Preprocessing

All setup parameters

Every constructor parameter on every Experiment class.

Every preprocessing knob in PyCaret 4.0 is a constructor parameter on the Experiment class. This page is the one-stop reference.

Common to every task#

These appear on ClassificationExperiment, RegressionExperiment, ClusteringExperiment, AnomalyExperiment, and TimeSeriesExperiment:

ParameterTypeDefaultNotes
session_idint | NoneNoneRandom seed for splits, fold generators, and any randomized estimators.
n_jobsint-1Parallelism for sklearn / pyod / sktime where supported.
use_gpuboolFalseWhen True, set gpu_param='force' on the model registry context — XGBoost / LightGBM / cuML pick it up.
loggerBaseLogger | NoneNoneInject your own logger to capture engine events. Defaults to NullLogger() (silent).
log_experimentboolFalseIf True and logger=None, install a MemoryLogger that records events on experiment.events.
verboseboolFalseReserved for future progress hooks. Currently a no-op.

Supervised tasks (classification + regression)#

ParameterTypeDefaultNotes
targetstrrequiredName of the target column.
train_sizefloat0.7Proportion in the train split. The rest is the holdout.
foldint10CV folds (StratifiedKFold for clf, KFold for reg).
fold_strategystr | BaseCrossValidator"stratifiedkfold" for clf, "kfold" for regPass a sklearn cross-validator for full custom control.
preprocessboolTrueIf False, skips imputation + encoding entirely. Use only for already-clean numeric data.
normalizeboolFalseStandardScaler on numerics.
transformationboolFalsePowerTransformer (Yeo-Johnson) on numerics.
remove_outliersboolFalseIsolationForest filter on the train set.
feature_selectionboolFalseSelectFromModel(median) using ExtraTrees.

Clustering / anomaly#

ParameterTypeDefaultNotes
preprocessboolTrueSame as supervised — gates the impute + encode chain.
normalizeboolFalseOften a good idea for distance-based clusterers.
transformationboolFalseYeo-Johnson on numerics.

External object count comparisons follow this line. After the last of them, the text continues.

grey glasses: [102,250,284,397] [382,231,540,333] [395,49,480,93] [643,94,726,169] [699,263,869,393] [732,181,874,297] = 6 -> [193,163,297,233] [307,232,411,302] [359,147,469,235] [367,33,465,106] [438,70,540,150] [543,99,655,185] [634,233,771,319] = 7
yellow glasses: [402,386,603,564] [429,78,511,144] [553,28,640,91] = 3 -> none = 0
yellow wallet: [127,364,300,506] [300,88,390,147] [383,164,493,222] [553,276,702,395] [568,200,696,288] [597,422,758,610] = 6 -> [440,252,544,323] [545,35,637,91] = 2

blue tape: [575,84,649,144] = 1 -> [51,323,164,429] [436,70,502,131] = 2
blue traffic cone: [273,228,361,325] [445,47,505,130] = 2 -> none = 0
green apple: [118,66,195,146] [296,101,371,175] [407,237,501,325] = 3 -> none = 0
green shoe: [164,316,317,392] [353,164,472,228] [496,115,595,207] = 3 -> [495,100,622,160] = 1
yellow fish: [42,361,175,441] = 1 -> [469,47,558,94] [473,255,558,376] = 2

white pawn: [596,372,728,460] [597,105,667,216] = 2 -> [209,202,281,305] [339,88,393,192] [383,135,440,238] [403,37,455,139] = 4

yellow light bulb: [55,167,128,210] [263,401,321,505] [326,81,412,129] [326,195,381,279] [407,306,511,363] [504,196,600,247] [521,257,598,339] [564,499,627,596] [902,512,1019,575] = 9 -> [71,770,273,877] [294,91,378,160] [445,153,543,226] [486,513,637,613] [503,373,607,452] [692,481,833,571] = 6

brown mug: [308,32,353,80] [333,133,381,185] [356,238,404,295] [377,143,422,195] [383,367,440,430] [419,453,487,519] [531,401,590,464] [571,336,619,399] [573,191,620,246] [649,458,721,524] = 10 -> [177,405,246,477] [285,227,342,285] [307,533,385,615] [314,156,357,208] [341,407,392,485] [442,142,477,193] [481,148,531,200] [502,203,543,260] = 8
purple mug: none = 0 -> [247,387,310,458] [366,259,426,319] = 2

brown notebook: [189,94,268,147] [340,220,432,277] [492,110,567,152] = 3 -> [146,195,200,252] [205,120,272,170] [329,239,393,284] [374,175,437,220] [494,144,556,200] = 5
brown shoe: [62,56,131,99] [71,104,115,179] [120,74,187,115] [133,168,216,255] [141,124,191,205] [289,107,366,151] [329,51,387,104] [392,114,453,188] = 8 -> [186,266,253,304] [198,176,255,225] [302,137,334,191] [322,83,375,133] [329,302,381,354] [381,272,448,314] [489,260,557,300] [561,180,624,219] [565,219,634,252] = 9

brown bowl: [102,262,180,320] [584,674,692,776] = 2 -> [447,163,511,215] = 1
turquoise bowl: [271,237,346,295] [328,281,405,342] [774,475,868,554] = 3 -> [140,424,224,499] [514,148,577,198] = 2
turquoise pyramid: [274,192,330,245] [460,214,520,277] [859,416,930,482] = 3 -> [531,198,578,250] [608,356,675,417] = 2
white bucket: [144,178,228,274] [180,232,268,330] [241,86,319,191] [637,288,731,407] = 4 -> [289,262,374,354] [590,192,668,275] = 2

remove_outliers and feature_selection aren't supported yet on unsupervised tasks. If you set them post-init, the experiment falls back to legacy behavior (which raises in 4.0).

Time-series#

ParameterTypeDefaultNotes
targetstr | NoneNoneOptional for univariate Series input.
fhint | List[int] | ForecastingHorizon1Forecast horizon — number of periods to predict.
seasonal_periodint | str | NoneNone (auto-detect)Override the auto-detected seasonal period.
foldint3Number of CV folds.
fold_strategy"expanding" | "sliding" | splitter"expanding"sktime splitter or one of the strings.

What was removed in 4.0#

If you were using these in 3.x, here's where they went:

3.x parameter4.0
numeric_imputation_valueRemoved; imputation is mean / mode only. Pre-process if you need different values.
categorical_imputationRemoved; mode-imputation is hardcoded.
encoding_methodRemoved; ordinal encoding is the only option.
polynomial_features, polynomial_degreeRemoved.
group_featuresRemoved.
ignore_featuresRemoved. Drop the column upstream.
bin_numeric_featuresRemoved.
combine_rare_levelsRemoved.
outliers_thresholdHardcoded at 0.05 (no parameter yet).
pca, pca_method, pca_componentsRemoved. Pre-process if needed.
silent, verbose, html, experiment_custom_tags, log_plots, log_data, log_profileRemoved. The 4.0 logger replaces these.
setup_kwargs (and any escape-hatch kwargs)Raise ConfigurationError on fit().

If you need a removed parameter, open an issue — we'd rather bring it back as a first-class constructor parameter than offer a configuration escape hatch.